Monday 22 October 2012

8. Gluttony vs Abstinence

  Human values


Anatomy Th1, the liver, gallbladder and pancreas

Gluttony

Overeating

Abstinence

Eating in moderation

Bringing our eating into balance requires us to eat little and often and do so in a social way.  By not eating regularly (breakfast, lunch, tea) and socially with family or friends the way is open to binging on food and drink.

One of the most successful weight control programs is called weightwatchers.  By making the weekly effort to visit the weightwatchers meeting the weight comes into order and it is possible for some obese people to steadily lose half their bodyweight!

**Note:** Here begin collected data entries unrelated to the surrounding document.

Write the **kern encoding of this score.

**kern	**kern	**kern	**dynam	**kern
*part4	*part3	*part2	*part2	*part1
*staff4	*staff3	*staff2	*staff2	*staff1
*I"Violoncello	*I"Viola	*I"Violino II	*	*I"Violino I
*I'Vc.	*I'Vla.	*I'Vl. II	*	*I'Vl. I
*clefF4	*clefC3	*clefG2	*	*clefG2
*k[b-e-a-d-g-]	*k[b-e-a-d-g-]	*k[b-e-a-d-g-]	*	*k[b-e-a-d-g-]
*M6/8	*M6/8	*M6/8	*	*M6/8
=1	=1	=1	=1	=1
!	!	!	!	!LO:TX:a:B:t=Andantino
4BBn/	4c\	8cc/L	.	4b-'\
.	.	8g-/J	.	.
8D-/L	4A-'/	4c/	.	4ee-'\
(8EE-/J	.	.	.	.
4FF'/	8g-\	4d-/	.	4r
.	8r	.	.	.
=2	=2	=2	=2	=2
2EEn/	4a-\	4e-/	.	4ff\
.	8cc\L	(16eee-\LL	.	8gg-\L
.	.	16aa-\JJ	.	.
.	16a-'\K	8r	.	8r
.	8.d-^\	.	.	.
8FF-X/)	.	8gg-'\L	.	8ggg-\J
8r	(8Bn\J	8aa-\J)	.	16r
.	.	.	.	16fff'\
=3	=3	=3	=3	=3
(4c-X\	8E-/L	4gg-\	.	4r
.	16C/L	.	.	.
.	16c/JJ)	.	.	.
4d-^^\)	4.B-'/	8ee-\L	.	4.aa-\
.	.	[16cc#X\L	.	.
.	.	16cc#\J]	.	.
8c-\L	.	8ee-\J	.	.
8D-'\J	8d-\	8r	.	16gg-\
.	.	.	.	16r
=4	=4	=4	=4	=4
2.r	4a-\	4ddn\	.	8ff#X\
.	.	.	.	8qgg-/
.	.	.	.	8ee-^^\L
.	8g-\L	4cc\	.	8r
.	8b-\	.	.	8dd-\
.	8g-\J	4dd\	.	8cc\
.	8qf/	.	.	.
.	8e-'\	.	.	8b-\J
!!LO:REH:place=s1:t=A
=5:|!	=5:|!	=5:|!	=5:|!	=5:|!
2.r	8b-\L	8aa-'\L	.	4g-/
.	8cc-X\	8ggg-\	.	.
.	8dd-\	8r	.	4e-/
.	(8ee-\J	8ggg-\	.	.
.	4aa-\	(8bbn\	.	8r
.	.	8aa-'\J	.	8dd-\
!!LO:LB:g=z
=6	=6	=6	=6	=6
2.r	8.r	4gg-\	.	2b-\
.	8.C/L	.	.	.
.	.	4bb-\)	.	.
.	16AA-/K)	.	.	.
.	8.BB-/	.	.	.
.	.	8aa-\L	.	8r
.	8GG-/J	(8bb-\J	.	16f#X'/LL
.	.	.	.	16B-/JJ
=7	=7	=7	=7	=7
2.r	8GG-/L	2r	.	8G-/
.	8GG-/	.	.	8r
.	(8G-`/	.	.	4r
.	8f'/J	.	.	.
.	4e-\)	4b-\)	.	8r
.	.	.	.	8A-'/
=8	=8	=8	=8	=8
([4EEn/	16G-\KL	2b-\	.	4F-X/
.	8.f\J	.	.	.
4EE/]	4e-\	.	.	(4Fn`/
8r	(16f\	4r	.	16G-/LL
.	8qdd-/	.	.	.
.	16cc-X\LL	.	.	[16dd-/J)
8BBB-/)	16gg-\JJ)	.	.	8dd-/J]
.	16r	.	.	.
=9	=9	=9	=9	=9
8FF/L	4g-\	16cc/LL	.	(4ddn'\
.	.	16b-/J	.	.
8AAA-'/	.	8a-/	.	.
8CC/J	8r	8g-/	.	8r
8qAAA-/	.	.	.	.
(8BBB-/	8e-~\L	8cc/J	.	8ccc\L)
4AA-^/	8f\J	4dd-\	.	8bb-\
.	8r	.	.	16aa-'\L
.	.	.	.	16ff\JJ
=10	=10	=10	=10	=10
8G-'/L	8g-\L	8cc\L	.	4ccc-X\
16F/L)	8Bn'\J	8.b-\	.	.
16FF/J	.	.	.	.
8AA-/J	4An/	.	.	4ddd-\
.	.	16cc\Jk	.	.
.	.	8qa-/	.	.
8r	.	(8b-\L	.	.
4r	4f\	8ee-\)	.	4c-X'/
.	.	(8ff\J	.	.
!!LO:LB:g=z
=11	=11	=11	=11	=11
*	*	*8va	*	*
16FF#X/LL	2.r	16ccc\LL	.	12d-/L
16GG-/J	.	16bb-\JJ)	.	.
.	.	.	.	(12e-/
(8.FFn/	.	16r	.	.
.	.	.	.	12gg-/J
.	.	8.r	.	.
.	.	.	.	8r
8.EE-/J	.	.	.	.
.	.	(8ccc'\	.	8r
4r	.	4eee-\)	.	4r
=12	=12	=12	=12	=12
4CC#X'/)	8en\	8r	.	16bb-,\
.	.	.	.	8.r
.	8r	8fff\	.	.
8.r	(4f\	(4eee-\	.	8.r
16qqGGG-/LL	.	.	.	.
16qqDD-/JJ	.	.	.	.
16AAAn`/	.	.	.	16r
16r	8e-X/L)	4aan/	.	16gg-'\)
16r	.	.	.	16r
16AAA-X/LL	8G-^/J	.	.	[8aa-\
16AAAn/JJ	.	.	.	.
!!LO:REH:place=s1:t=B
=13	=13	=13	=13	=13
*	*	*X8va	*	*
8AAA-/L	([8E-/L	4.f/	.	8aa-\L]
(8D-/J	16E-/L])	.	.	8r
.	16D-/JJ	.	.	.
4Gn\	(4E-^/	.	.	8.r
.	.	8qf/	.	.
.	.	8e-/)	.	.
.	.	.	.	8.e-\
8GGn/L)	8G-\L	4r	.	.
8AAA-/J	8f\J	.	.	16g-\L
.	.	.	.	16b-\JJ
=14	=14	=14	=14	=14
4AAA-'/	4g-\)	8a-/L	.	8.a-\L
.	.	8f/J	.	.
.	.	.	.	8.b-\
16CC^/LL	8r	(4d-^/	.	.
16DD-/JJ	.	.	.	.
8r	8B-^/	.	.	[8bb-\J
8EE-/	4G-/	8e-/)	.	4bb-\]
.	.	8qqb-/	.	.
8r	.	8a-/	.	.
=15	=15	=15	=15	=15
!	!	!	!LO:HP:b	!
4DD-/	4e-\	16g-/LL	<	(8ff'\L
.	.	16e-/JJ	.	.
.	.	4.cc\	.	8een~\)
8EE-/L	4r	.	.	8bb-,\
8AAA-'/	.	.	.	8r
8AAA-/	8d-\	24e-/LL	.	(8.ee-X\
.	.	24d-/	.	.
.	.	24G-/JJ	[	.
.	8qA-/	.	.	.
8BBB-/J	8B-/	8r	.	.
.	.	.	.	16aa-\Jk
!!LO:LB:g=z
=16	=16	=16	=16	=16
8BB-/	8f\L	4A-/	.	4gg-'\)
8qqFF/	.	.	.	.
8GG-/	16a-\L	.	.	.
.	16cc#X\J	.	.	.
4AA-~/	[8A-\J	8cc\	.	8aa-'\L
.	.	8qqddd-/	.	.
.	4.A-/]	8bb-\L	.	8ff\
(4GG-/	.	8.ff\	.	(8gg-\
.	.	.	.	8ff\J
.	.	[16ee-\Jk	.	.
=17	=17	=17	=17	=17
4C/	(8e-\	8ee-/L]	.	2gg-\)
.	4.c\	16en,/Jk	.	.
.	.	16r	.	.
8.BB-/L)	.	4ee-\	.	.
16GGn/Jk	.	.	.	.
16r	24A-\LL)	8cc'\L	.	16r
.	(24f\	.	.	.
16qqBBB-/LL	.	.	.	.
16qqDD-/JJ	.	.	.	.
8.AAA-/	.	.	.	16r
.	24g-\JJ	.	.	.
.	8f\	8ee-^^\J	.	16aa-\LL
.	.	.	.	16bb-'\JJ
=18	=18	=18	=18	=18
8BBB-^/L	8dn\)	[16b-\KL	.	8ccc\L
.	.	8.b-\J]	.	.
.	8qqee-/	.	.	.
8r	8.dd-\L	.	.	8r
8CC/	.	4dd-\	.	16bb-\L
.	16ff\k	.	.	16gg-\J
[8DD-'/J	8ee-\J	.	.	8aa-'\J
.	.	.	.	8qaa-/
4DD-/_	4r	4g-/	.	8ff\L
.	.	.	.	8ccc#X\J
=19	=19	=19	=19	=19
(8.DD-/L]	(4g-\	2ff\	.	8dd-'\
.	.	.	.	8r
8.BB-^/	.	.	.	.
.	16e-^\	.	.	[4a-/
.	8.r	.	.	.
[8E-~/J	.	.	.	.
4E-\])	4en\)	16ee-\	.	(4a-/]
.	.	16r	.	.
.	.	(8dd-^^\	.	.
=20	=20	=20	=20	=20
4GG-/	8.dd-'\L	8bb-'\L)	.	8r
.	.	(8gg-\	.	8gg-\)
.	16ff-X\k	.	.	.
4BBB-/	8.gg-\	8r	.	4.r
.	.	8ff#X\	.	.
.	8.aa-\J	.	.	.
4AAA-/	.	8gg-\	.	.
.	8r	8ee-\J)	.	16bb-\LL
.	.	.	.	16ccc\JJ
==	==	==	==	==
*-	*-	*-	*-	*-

 Perhaps it is the social aspect of weight watching with others that causes self care and makes it easier.  Hildegard provides a tip to weightwatching.  When appetite for no reason prompts an unnecessary or extended meal to instead lick a diamond with the tongue.  It doesnt have to be a real diamond.  The beauty of the light reflecting off the diamond helps stimulate our reason and the need for self care.

Lets do a mental exercise.  If we picture ourselves evolving we can picture ourselves as a worm (our gut with its gut brain - our gut feeling), a dinosaur (a grazing or fighting dinosaur with our primitive brains - our instincts) or our selves as humans with our highly developed brains, personalities and social organisation (our ability to reason and be reasonable).

Lets imagine it is possible that viruses could be chemically intelligent enough to have us switch off our dinosaur or human brain and become a glutton?  Hildegards vision of a glutton for which the antidote is deliberate abstinence is of a gluttone of a worm eating until its all gone! With our social organisation and our ability to perceive beautiful things like the light reflecting off the diamond we can get our reason working again so that if we cannot see ourselves we can see others.